Nonhuman Humanitarians by Benjamin Meiches

Andrew Strebkov considers animals to be unlikely humanitarians.

Dr Benjamin Meiches’ main (academic) interests lie in armed conflict, genocide, and international law. An associate professor of Politics, Philosophy and Public Affairs at Washington University, he is known in the field (and no, I don’t mean the battlefield) for his book, The Politics of Annihilation. He’s also known for winning the Best Article of 2019 Prize of the Review of International Studies for an article on ‘Nonhuman Humanitarians’. His new book Nonhuman Humanitarians: Animal Interventions in Global Politics (2023) is in line with that article. The professor says he considers this topic important because nonhuman animals potentially offer a new form of humanitarian politics, through multispecies collaboration.

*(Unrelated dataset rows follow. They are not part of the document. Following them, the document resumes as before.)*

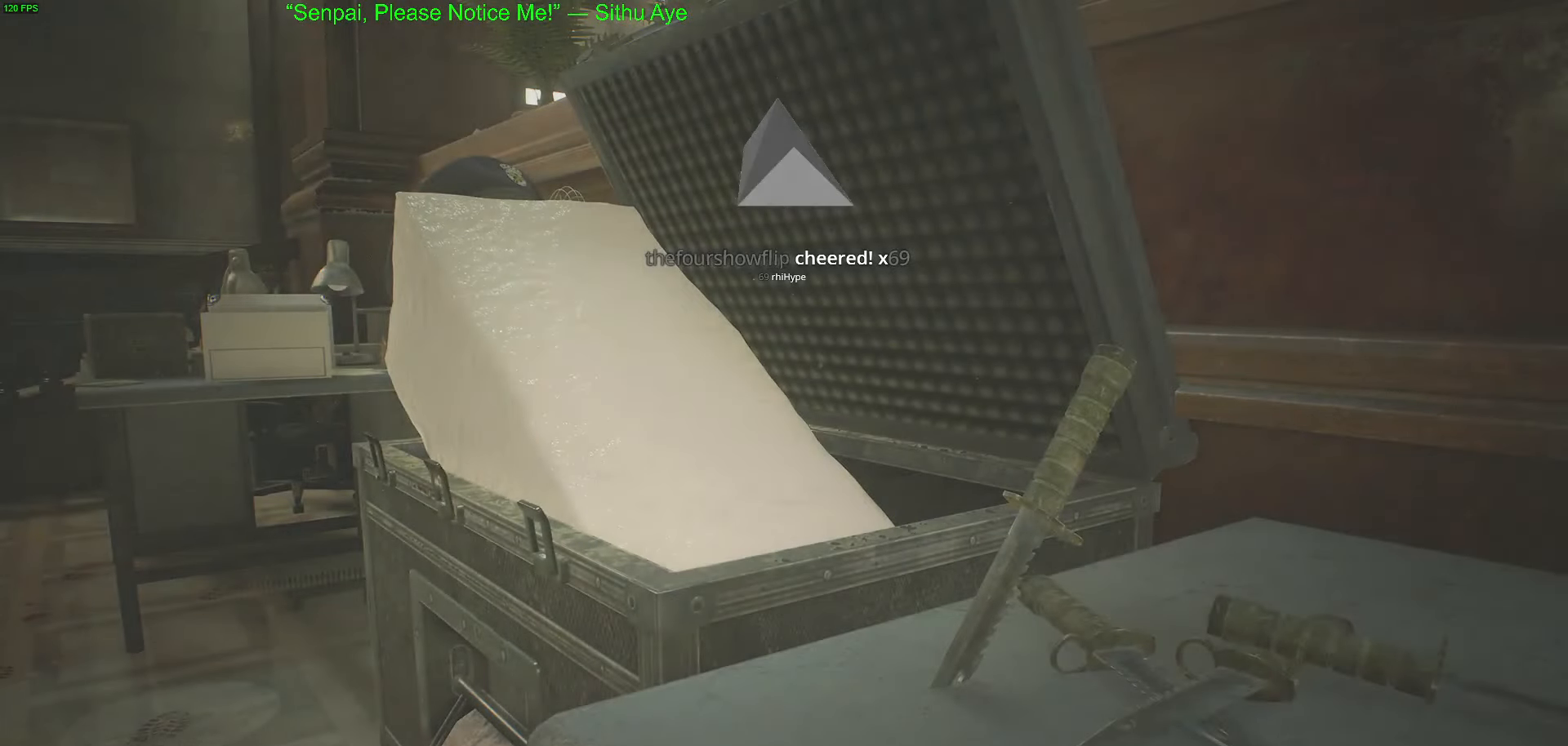
{"keys": [], "mouse": [], "events": [[400, "mouse_left", "down"], [483, "mouse_left", "up"]]}
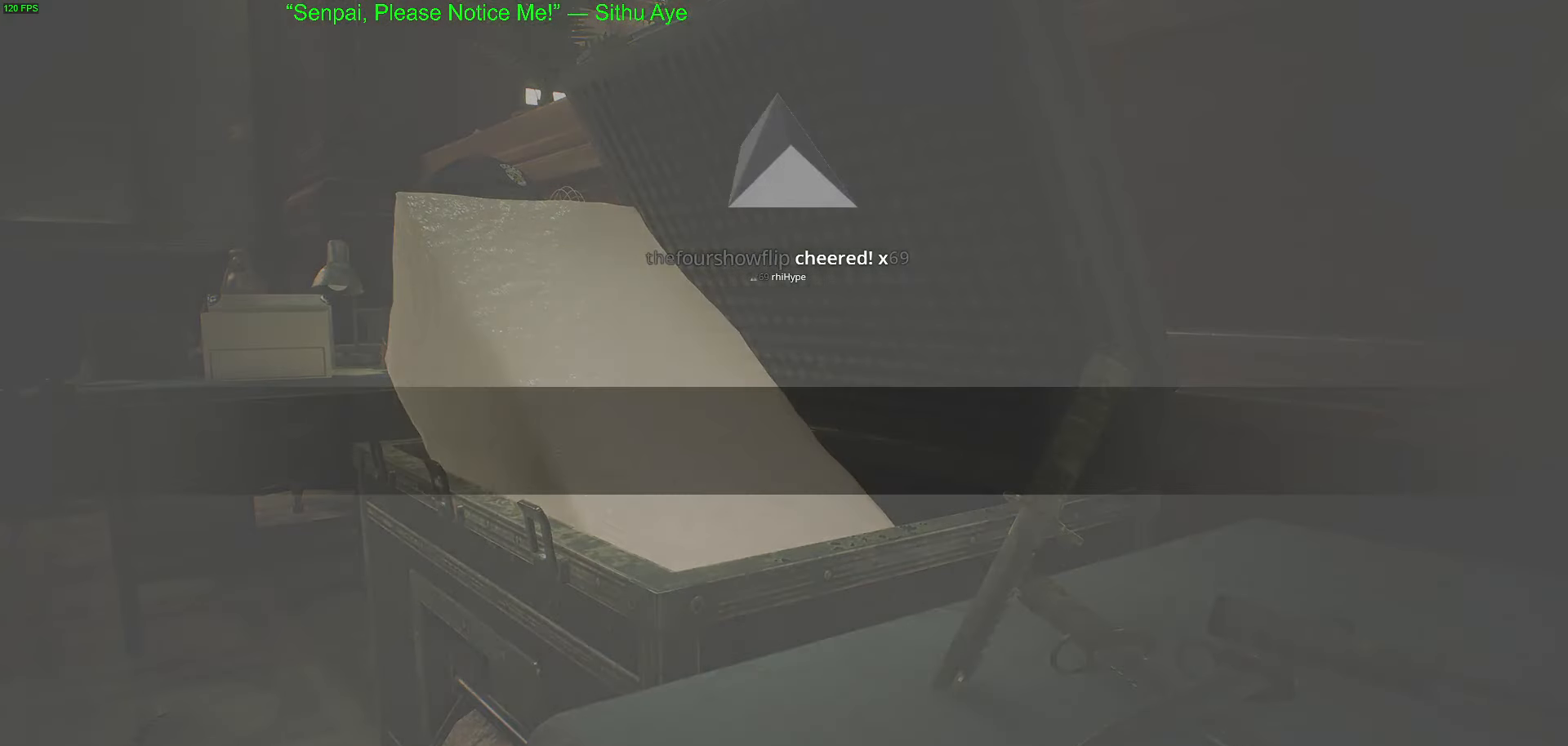
{"keys": [], "mouse": [], "events": []}
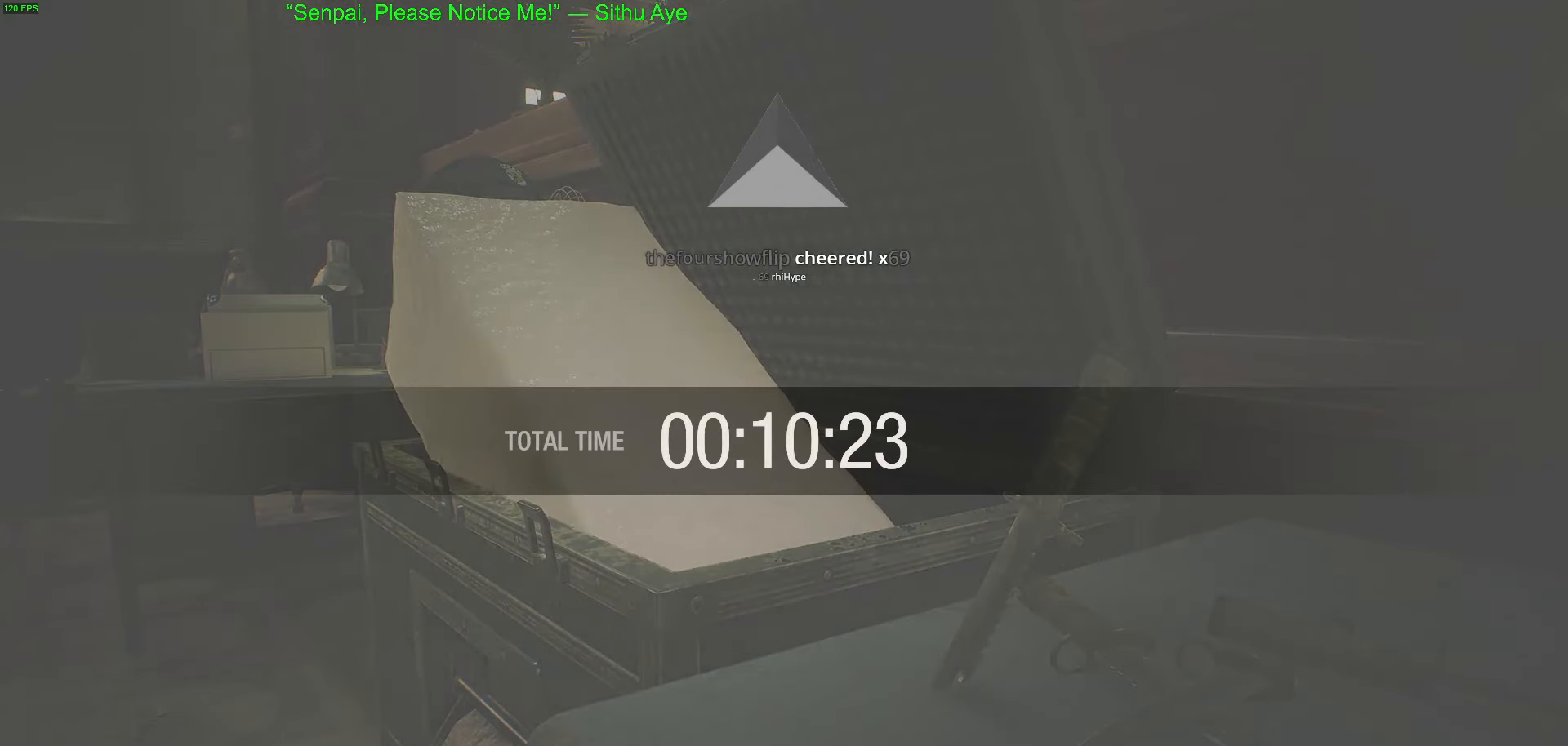
{"keys": [], "mouse": [], "events": [[283, "1", "down"], [383, "1", "up"]]}
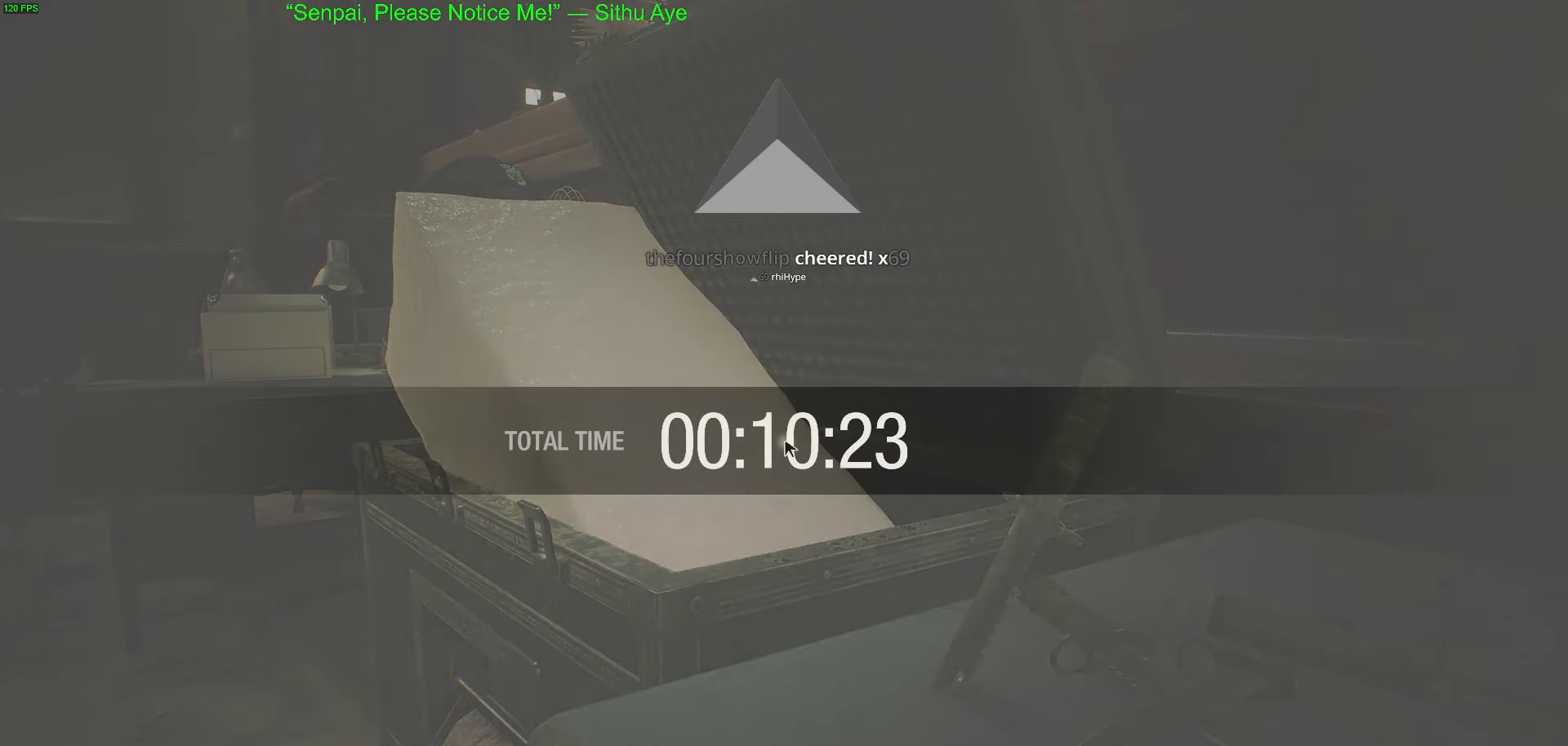
{"keys": [], "mouse": [], "events": [[16, "s", "down"], [166, "s", "up"]]}
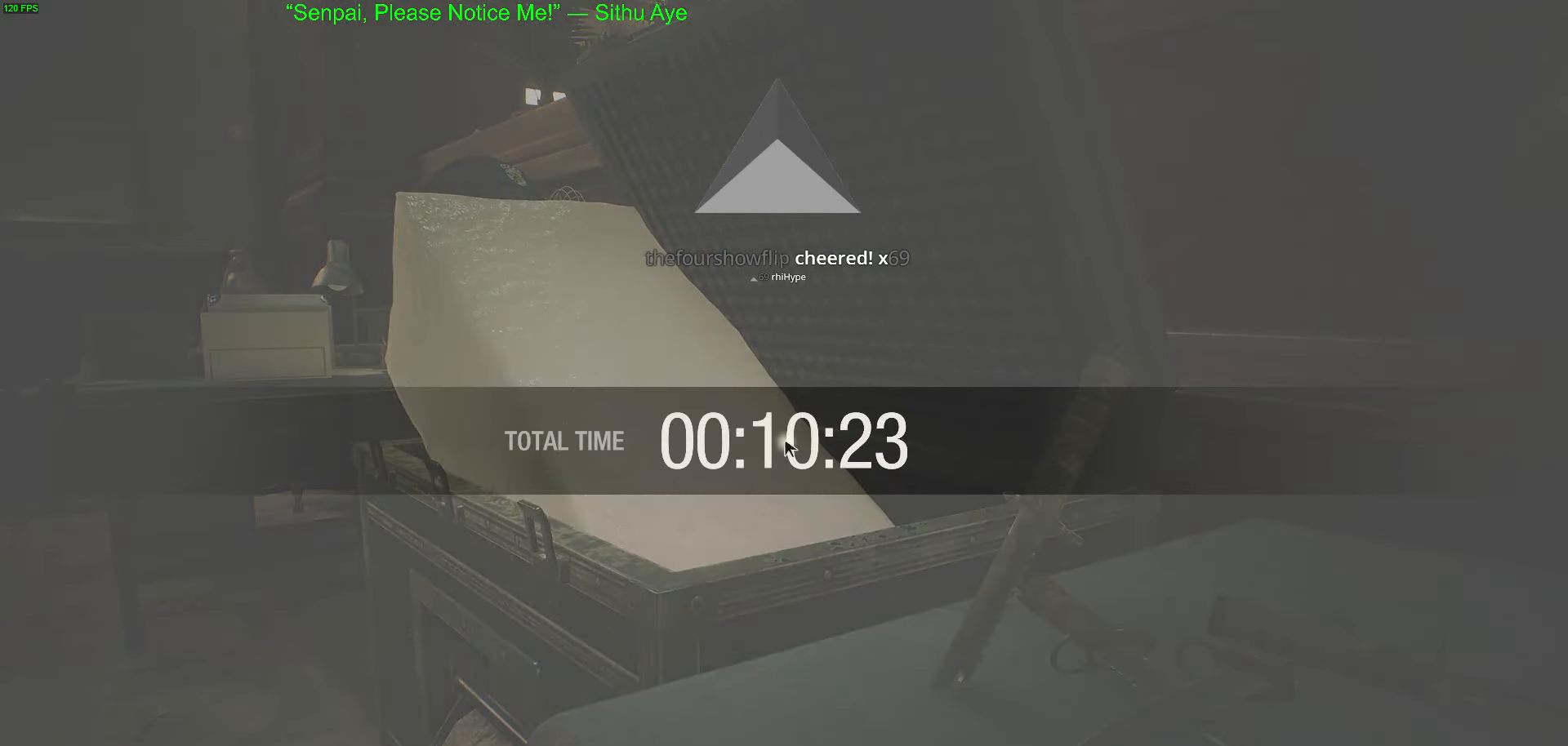
{"keys": [], "mouse": [], "events": []}
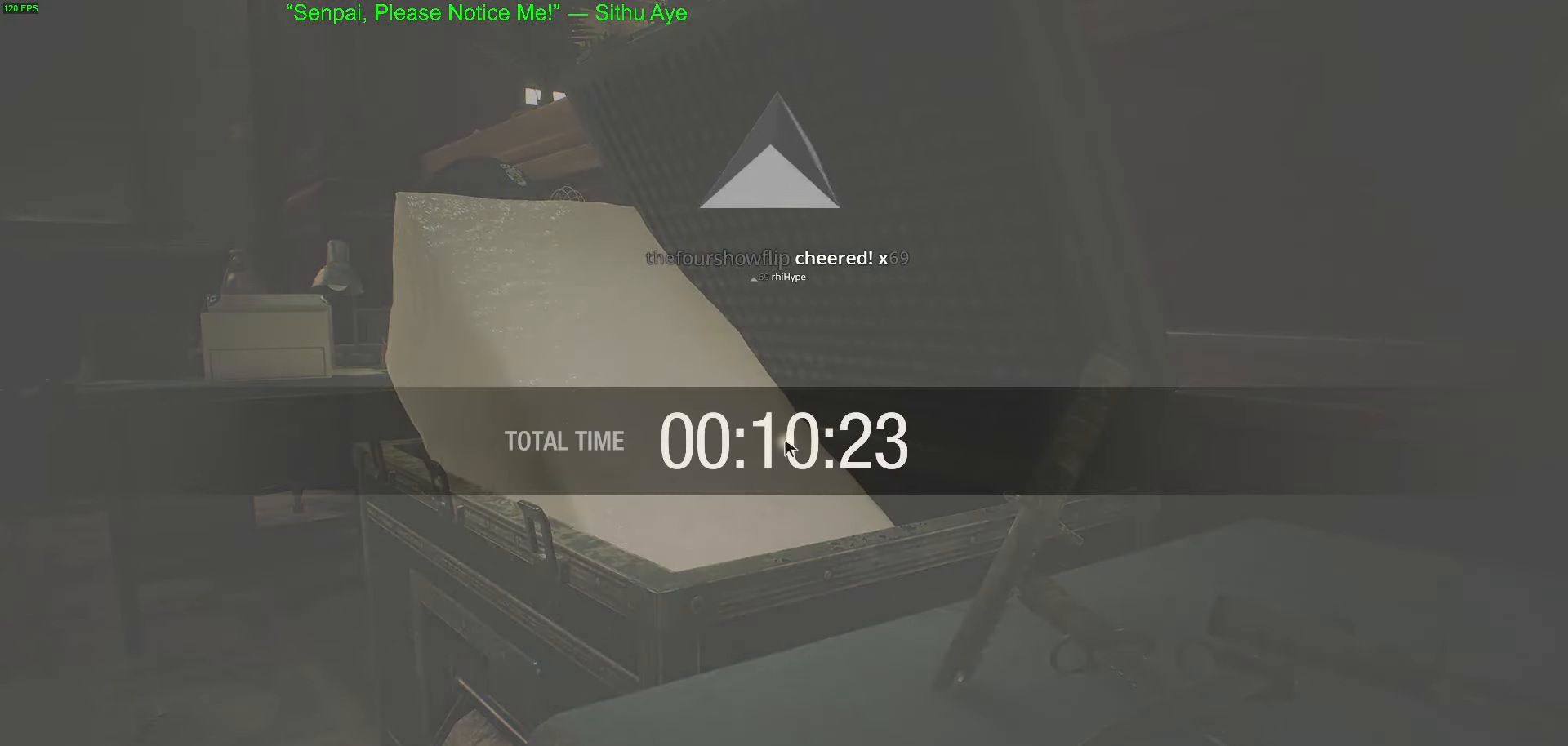
{"keys": [], "mouse": [], "events": []}
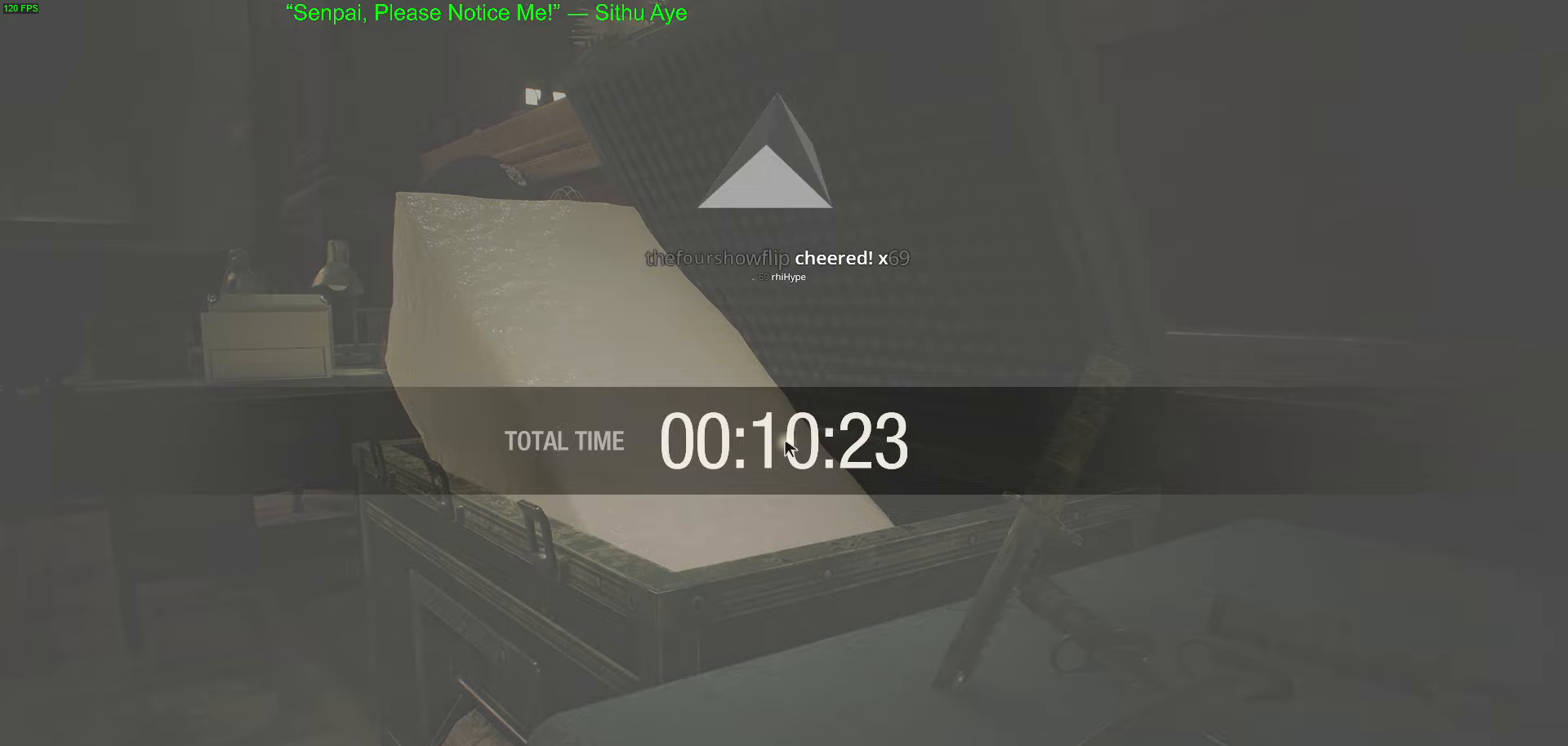
{"keys": [], "mouse": [], "events": [[250, "s", "down"], [400, "s", "up"]]}
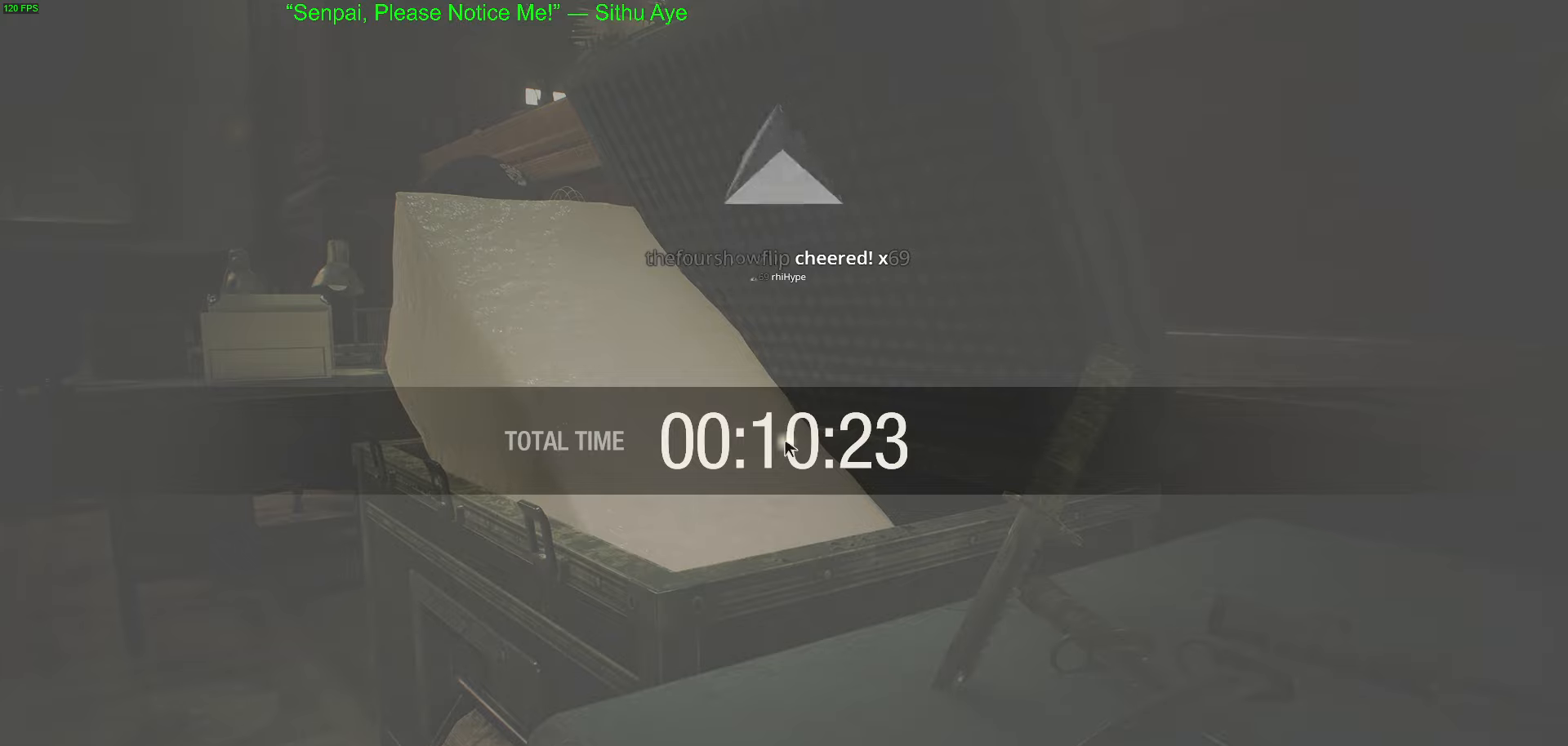
{"keys": [], "mouse": [], "events": [[317, "a", "down"], [450, "a", "up"]]}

In the book Meiches argues that nonhuman animals do not merely support humans in humanitarian efforts, but directly affect the nature of that work. He also attempts to demonstrate the agency of the animals involved and so challenge conventional assumptions of them being merely passive instruments in the hands of humans. Meiches deplores the general ignoring of the suffering of nonhuman animals, pointing out the tension between on the one hand how much praise humanitarian animals receive, and on the other hand how humans blithely justify killing and eating animals.

mine dog
Dog helping soldier to find landmines
Mine dog team photo by U.S. Army Sgt. Robert Larson 2010 Public Domain

To support his arguments, Meiches describes dogs’ role in finding land mines, the employment of rats in sniffing out both explosive and tuberculosis, and finally, the deployment of cows and goats to help malnourished communities worldwide with their meat and milk. Meiches strengthens his argument by referencing research in biology, ethology, and animal behavioral science. He also cites philosophers such as Jacques Derrida, Giorgio Agamben, and Gilles Deleuze.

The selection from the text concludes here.